Audience Question 5: Could you talk a little bit about the workshops? As a playwright, do you have input or any kind of say on the set design or how you want to see the costumes? 

HB: Yes, for a world premiere, you have input on directors, casting, design. Since my brothers are in the military, the authenticity of Aaron’s Marine uniform, haircut, and physicality was one of the things I was a stickler about. I was in a lot of conversations with the designers about that role. We ended up bringing in a Marine consultant —who was a retired drill sergeant — to work with Tyler. 

Audience Question 6: This theatre is the first place to host this play? 

HB: Yes. This is the world premiere. 

Audience Question 7: What are you working on next? 

HB: I’m developing a pilot for AMC, another for Hulu, and a third project with a studio (we haven’t taken it out yet). I also have a movie project with Netflix. In terms of plays, I’ve been working on a big, epic family drama that follows three generations of Mexican-American women grappling with the sudden death of their son, husband, and father. But the play isn’t  really about that at all — there’s a big twist — but I don’t want to give it away yet.
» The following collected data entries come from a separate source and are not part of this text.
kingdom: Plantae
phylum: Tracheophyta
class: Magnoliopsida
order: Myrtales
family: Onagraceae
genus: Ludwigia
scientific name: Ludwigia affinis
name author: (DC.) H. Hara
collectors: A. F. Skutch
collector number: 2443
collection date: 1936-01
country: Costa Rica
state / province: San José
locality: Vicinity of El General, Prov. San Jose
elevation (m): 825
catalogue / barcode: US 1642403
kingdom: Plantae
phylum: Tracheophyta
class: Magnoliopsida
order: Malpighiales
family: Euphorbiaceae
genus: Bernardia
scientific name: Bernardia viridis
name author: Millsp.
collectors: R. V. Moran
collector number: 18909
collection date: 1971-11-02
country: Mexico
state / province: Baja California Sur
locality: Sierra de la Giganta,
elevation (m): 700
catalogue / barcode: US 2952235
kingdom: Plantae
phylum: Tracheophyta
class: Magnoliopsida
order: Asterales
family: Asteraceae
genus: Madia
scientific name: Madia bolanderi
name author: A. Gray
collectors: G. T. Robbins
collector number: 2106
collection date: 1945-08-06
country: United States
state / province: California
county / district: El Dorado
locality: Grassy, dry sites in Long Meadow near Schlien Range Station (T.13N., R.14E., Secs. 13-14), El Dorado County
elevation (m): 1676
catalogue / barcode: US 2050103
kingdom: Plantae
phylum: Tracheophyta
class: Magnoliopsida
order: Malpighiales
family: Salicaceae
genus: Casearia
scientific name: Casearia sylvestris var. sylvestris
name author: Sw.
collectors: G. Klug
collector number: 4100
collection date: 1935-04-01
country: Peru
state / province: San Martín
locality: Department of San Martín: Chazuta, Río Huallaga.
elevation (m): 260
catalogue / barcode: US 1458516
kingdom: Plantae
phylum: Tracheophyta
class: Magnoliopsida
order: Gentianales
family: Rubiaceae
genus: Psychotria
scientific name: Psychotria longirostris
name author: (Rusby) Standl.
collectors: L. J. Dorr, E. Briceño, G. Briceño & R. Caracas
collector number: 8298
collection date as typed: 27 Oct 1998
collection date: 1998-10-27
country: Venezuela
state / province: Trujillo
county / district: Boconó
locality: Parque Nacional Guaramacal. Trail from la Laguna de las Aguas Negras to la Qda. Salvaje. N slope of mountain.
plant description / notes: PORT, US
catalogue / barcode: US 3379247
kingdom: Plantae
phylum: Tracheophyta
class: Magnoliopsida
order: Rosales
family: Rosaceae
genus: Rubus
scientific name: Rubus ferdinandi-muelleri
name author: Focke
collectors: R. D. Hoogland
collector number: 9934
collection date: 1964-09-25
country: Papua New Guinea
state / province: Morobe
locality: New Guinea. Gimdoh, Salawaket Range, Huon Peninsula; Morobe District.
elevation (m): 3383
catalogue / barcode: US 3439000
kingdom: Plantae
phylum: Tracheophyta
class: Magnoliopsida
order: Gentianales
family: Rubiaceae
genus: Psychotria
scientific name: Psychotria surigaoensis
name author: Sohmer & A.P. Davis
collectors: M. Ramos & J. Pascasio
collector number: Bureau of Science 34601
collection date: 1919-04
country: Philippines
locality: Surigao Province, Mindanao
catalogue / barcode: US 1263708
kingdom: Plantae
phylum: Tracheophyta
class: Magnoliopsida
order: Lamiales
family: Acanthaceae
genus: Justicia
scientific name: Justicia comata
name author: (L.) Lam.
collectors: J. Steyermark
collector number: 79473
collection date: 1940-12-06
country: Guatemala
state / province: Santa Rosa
I have a few other plays kicking around in my head.

Audience Question 8: How did you get started as both a screenwriter and a playwright?

HB: I taught myself to write by reading plays. I would read a play over and over, break it down beat by beat, trying to understand it’s structure, then using that as a structure for my own story. And I started stalking playwrights I admired, looking at their bios — what fellowships, residencies, theaters did they work with — and applying to those. I started getting residencies and fellowships, meeting industry people, picking their brains about everything. I eventually got a fellowship to Juilliard, which got me an agent, who happened to rep the showrunner on The Americans and gave him one of my plays, and they staffed me a few months after graduating. I’d never written for television before, so I had to figure out how to write a screenplay while I was in the writers’ room. It’s been a long road with a lot more rejection, failure, public humiliation, and deep heartbreak. I’ve written more plays that have failed miserably and died horrible deaths than successful ones. But writing has always been the only way I know how to heal and survive, so I just keep writing.  Because what else is there?

Audience Question 9: I am wondering about your interest in the military. Did you ever see A Soldier’s Play?

HB: I haven’t seen it yet. We’ve been in the trenches of rehearsal and previews at night. But I am very excited to see it. I’ve heard it’s fantastic.